• ЗАДАНИЯ ДЛЯ ВЫПОЛНЕНИЯ:
A. Верните из текста документа отрывок от «А это – правда» до «ничего не поделаешь.».
B. Как передать суть текста документа в двух предложениях?

А это – правда о жизни.
В жизни много насилия, жестокой похоти, бесстыдства, алчности. Но кто сказал, что в роковую годину войны все эти человеческие свойства должны отвалиться, как короста? Кто сказал, что грубые, злые, вороватые, туповатые и похотливые люди в один миг превратятся в чистых, благородных и бескорыстных рыцарей?
Да нет, конечно.
Наверное, в бараках и палаточных городках великих строек социализма тоже насиловали девчонок, начальство наглело, а мелкота воровала.
И безо всякого социализма, в фабричных слободках, делалось то же самое.
И не только в России, разумеется. Везде так бывало.
Война тут ни при чем. Другое дело, что на фоне войны всё это смотрится еще гаже, чем в декорациях мирного времени.
Но тут уж ничего не поделаешь.

• ИСХОДНЫЙ ПЕРЕЧЕНЬ:
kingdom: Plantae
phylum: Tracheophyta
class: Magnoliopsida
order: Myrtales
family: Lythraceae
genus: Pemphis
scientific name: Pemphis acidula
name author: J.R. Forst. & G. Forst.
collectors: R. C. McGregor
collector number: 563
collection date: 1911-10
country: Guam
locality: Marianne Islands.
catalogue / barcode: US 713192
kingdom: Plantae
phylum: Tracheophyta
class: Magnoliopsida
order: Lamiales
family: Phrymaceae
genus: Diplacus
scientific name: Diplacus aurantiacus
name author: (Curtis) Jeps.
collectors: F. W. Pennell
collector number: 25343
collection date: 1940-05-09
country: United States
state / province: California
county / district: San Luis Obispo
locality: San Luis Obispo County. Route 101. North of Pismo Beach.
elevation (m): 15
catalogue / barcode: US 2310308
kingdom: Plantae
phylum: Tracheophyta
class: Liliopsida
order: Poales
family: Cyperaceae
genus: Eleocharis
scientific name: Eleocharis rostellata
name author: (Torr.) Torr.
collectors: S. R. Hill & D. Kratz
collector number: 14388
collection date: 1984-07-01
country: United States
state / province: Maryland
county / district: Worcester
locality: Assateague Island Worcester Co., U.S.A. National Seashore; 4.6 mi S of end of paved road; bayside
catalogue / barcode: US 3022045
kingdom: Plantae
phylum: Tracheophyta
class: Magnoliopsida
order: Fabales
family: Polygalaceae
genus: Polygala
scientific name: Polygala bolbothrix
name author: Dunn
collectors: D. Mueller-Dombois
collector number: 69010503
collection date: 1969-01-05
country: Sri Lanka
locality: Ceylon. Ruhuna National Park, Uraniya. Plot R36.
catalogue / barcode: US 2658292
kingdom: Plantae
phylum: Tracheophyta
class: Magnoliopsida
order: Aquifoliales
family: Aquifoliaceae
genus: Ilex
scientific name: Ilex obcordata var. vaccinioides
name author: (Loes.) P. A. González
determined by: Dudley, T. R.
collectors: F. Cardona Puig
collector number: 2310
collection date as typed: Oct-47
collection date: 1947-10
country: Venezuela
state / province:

• РЕЗУЛЬТАТЫ ВЫПОЛНЕНИЯ:
A.
А это – правда о жизни.
В жизни много насилия, жестокой похоти, бесстыдства, алчности. Но кто сказал, что в роковую годину войны все эти человеческие свойства должны отвалиться, как короста? Кто сказал, что грубые, злые, вороватые, туповатые и похотливые люди в один миг превратятся в чистых, благородных и бескорыстных рыцарей?
Да нет, конечно.
Наверное, в бараках и палаточных городках великих строек социализма тоже насиловали девчонок, начальство наглело, а мелкота воровала.
И безо всякого социализма, в фабричных слободках, делалось то же самое.
И не только в России, разумеется. Везде так бывало.
Война тут ни при чем. Другое дело, что на фоне войны всё это смотрится еще гаже, чем в декорациях мирного времени.
Но тут уж ничего не поделаешь.

B. В жизни много насилия, похоти, бесстыдства и алчности, и война не превращает грубых и злых людей в благородных рыцарей. То же самое творилось и в мирное время, на стройках и в фабричных слободках, и не только в России, а на фоне войны всё это лишь смотрится ещё гаже.